In de bouwregels is vastgelegd dat er een toegang tot de ondergrondse parkeergarage gebouwd moet worden. Op die manier is de bereikbaarheid van de particuliere parkeergarage Kanaal Noord/Kanaalstraat gegarandeerd. Voor de duidelijkheid wordt nog opgemerkt dat de de openbare ondergrondse parkeergarage (die de huidige bovengrondse parkeergarage Koningshaven zal vervangen) zal worden ontsloten vanaf de Molenstraat-Centrum en via de Molendwarsstraat; de toegang tot die parkeergarage komt dus niet in de onderdoorgang nabij Woondrôme.

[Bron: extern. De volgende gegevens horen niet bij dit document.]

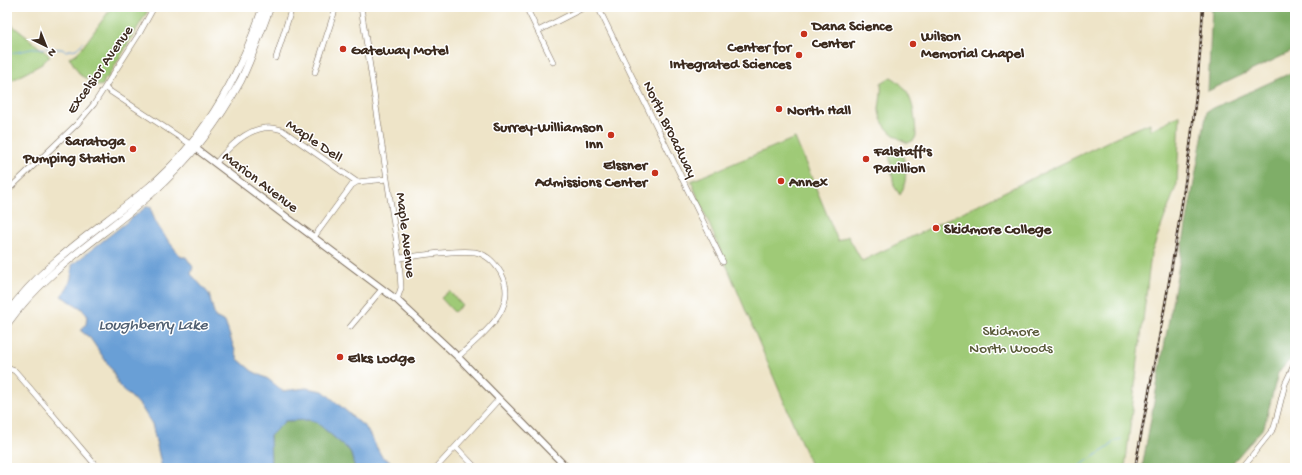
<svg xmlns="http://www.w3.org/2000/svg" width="1302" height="475" font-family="'Gochi Hand',sans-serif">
<rect width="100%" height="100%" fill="#fff"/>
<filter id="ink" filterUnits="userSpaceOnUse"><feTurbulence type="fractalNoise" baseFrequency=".025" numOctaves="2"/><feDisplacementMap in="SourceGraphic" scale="8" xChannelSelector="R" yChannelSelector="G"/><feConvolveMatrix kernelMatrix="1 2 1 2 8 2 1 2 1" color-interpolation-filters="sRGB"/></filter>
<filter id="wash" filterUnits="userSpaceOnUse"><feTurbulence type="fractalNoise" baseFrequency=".012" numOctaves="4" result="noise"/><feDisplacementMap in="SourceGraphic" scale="16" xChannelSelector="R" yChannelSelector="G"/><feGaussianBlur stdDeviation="0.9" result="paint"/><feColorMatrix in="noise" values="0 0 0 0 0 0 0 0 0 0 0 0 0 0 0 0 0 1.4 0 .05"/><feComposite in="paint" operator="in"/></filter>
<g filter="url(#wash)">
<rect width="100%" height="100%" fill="#eee4c8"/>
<!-- green -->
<path fill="#9fca77" stroke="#6d7a4a" d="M112,7H150L107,79L105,78L103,85L99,86L80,75L69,57L76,54L82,48Z
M7,21L50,56L42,64L7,83Z
M891,77C913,89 915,113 916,136L914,140L908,143C895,138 879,125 879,109C880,100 882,92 881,83Z
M1180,115L1177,184L1151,254L1125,468H812L691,181L795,138L838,241L848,236L862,261L1121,135L1150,123V130Z
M888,147L903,156C907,170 907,183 900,195L894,186Z
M449,291L462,305L454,312L441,298Z"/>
<!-- forest -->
<path fill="#7fae68" stroke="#5d6c43" d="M1212,7H1295V50L1208,91Z
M1295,71V354L1278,373L1264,427L1228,468H1142L1207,111Z
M310,420L316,422L350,451L355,468H271L270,436L285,421Z"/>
<!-- water -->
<path fill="#699fd6" stroke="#52647a" d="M146,207H151C153,225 171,243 181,257H186L193,267L191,274L209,294L215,317L225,322L238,359L252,371L268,379L283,391L306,388L323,391L366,428L382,457L391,462V468H355L350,451L316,422L310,420L285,421L270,436L271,468H162L152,424L140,405L119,386L112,370L90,338L81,331L86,324L87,315L81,308L61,296C70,286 72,278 72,265Z"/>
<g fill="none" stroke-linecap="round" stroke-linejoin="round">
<!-- stream -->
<path stroke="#699fd6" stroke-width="1" d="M7,53L17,52L36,48L62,49L65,51L76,49L83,43
M1076,468L1109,447L1114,441L1121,439"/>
</g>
</g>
<g filter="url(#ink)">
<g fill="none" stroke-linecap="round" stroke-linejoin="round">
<defs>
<path id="minor" d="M361,7L399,258L401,288L397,300
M526,7L553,62
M598,7L723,262
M538,31L585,7
M276,58L292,7
M315,72L336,7
M105,88L190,144
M216,163C231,144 255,120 282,130L357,182L387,179
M7,191L78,123L94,104L139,34L154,7
M314,237L352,185L357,182
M399,258C420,256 455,249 475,252C486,254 495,263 501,273C520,309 481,335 458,357
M350,327L382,289
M7,368L15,371L29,387L98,468
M456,447L476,468
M436,468L499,399
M1242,468L1274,428L1285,384L1295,363"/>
<path id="major" d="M191,145L397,300L458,357L567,468"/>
<path id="highway" d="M7,314C45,261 100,228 149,187C205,140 240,75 263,7
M7,324C46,269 101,238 151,194C187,162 218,123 241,80C252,57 261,31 270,7"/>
</defs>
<!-- minor casing -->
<use href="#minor" stroke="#7a6b5a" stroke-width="6"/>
<!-- major casing -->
<use href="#major" stroke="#7a6b5a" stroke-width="8"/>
<!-- highway casing -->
<use href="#highway" stroke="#7a6b5a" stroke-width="8"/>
<!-- minor -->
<use href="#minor" stroke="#fff" stroke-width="5"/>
<!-- major -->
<use href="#major" stroke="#fff" stroke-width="6"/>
<!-- highway -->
<use href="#highway" stroke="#fff" stroke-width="7"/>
<defs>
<path id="rail" d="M1135,468C1163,314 1195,163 1203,7"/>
</defs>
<!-- rail casing -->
<use href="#rail" stroke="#3b2a1e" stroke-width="2.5"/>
<!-- rail -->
<use href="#rail" stroke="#fff" stroke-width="1" stroke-dasharray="3" stroke-linecap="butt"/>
</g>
</g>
<!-- markers -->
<g fill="#c8321e" stroke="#fff" stroke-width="1.5">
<circle cx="804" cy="34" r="4"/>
<circle cx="913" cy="44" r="4"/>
<circle cx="343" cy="49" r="4"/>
<circle cx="799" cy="55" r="4"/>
<circle cx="779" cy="109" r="4"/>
<circle cx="611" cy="135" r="4"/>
<circle cx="133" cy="149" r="4"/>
<circle cx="866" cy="159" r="4"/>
<circle cx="655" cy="173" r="4"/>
<circle cx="781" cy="181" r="4"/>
<circle cx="936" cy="228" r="4"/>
<circle cx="340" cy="357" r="4"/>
</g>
<g text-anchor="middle" stroke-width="3" stroke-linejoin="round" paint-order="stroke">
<!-- poi labels -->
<g font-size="15" font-weight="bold" fill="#3b2a1e" stroke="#fff" text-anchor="start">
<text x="812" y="30">Dana Science<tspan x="812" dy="17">Center</tspan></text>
<text x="921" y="40">Wilson<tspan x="921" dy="17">Memorial Chapel</tspan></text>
<text x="791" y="51" text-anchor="end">Center for<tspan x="791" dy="17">Integrated Sciences</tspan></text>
<text x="351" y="54">Gateway Motel</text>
<text x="787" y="114">North Hall</text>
<text x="603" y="131" text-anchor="end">Surrey-Williamson<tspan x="603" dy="17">Inn</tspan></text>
<text x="125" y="145" text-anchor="end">Saratoga<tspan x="125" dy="17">Pumping Station</tspan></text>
<text x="874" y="155">Falstaff's<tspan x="874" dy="17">Pavillion</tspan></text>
<text x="647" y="169" text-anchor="end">Elssner<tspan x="647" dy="17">Admissions Center</tspan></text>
<text x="789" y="186">Annex</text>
<text x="944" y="233">Skidmore College</text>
<text x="348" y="362">Elks Lodge</text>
</g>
<!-- street labels -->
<g font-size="15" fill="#3b2a1e" stroke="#fff">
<text transform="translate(99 69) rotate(-55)" y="5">Excelsior Avenue</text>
<text transform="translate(671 129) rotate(64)" y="5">North Broadway</text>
<text transform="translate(315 140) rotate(34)" y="5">Maple Dell</text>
<text transform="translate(261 181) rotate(37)" y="5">Marion Avenue</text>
<text transform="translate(407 235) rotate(83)" y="5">Maple Avenue</text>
</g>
<!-- park labels -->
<g font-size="15" fill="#595a39" stroke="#fff">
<text x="1011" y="335">Skidmore<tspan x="1011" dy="17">North Woods</tspan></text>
</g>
<!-- water labels -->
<g font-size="16" font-style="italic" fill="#505f71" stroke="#fff">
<text x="153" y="329">Loughberry Lake</text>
</g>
</g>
<!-- margin -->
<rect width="1302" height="475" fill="none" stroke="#fff" stroke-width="24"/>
<!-- north arrow -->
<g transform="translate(46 46) rotate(137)" stroke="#ffffff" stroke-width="3" paint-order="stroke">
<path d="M0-3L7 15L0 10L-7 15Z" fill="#3b2a1e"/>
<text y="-6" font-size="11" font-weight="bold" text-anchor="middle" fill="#3b2a1e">N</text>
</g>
</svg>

Voor het geval het tussenlid tussen het nieuwe appartementengebouw en Woondrôme uiteindelijk niet gerealiseerd wordt, is bepaald dat de grond ook voor verblijfsgebied gebruikt mag worden. Om te voorkomen dat het windklimaat dan verslechtert wordt de opening tussen Woondrôme en nieuwe woonwand op een andere manier geheel of gedeeltelijk gevuld, bijvoorbeeld met een half-open scherm, hekwerk, glazen wand of muur. In de bouwregels is bepaald dat binnen het bouwvlak bouwwerken, geen gebouwen zijnde ter voorkoming van windhinder zijn toegestaan met een bouwhoogte van ten hoogste 18 meter.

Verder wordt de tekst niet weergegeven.